**What to work on**
The answer must be every line of the records below that contains the word "Alpes", copied out.

**Available records**

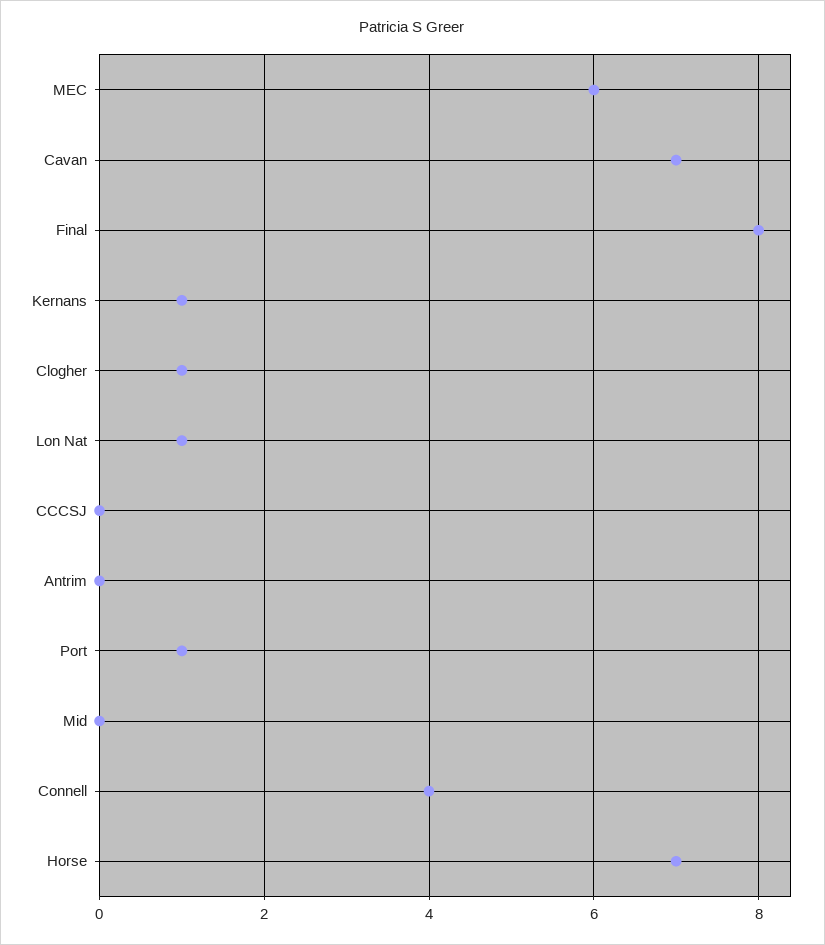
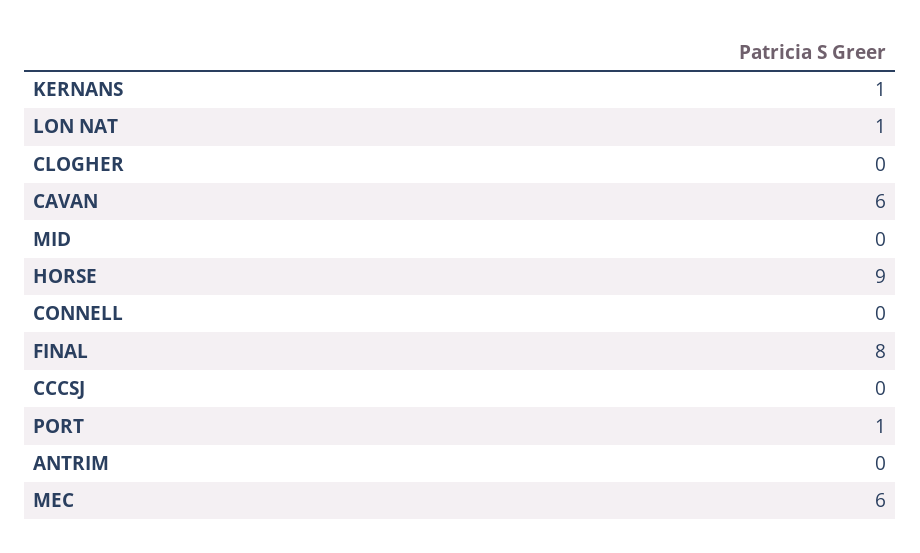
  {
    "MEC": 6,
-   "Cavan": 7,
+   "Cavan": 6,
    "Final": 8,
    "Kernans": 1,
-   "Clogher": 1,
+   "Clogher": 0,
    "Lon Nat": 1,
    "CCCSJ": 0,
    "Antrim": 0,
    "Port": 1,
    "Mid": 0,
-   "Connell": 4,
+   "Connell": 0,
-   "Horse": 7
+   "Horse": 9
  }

==

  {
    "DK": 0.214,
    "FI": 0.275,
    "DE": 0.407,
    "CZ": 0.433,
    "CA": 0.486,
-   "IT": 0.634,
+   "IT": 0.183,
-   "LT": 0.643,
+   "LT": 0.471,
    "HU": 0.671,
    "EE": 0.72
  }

--

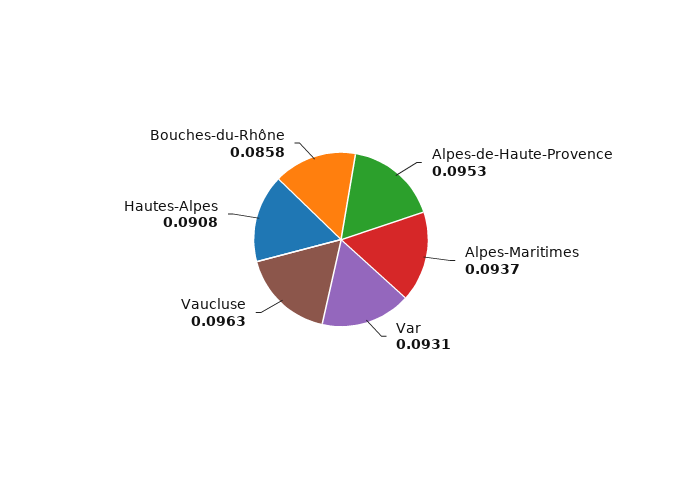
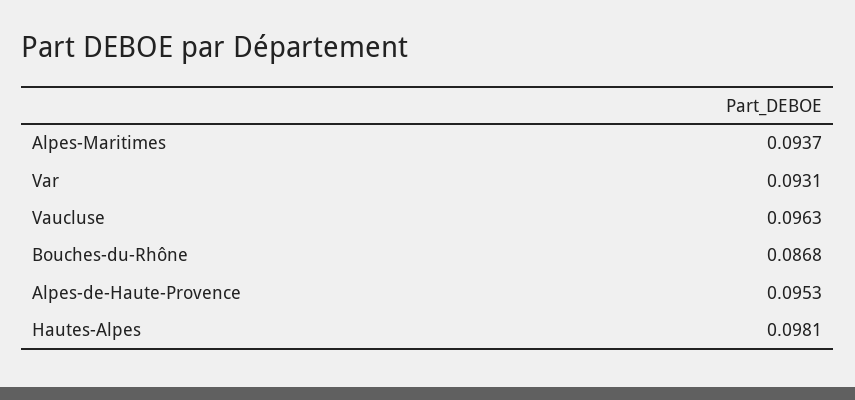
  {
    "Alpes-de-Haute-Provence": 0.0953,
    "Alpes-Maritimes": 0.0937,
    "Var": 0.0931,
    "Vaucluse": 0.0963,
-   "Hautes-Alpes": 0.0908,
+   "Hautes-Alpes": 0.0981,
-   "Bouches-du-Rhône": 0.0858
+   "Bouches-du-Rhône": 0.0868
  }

**Task output**
    "Alpes-de-Haute-Provence": 0.0953,
    "Alpes-Maritimes": 0.0937,
-   "Hautes-Alpes": 0.0908,
+   "Hautes-Alpes": 0.0981,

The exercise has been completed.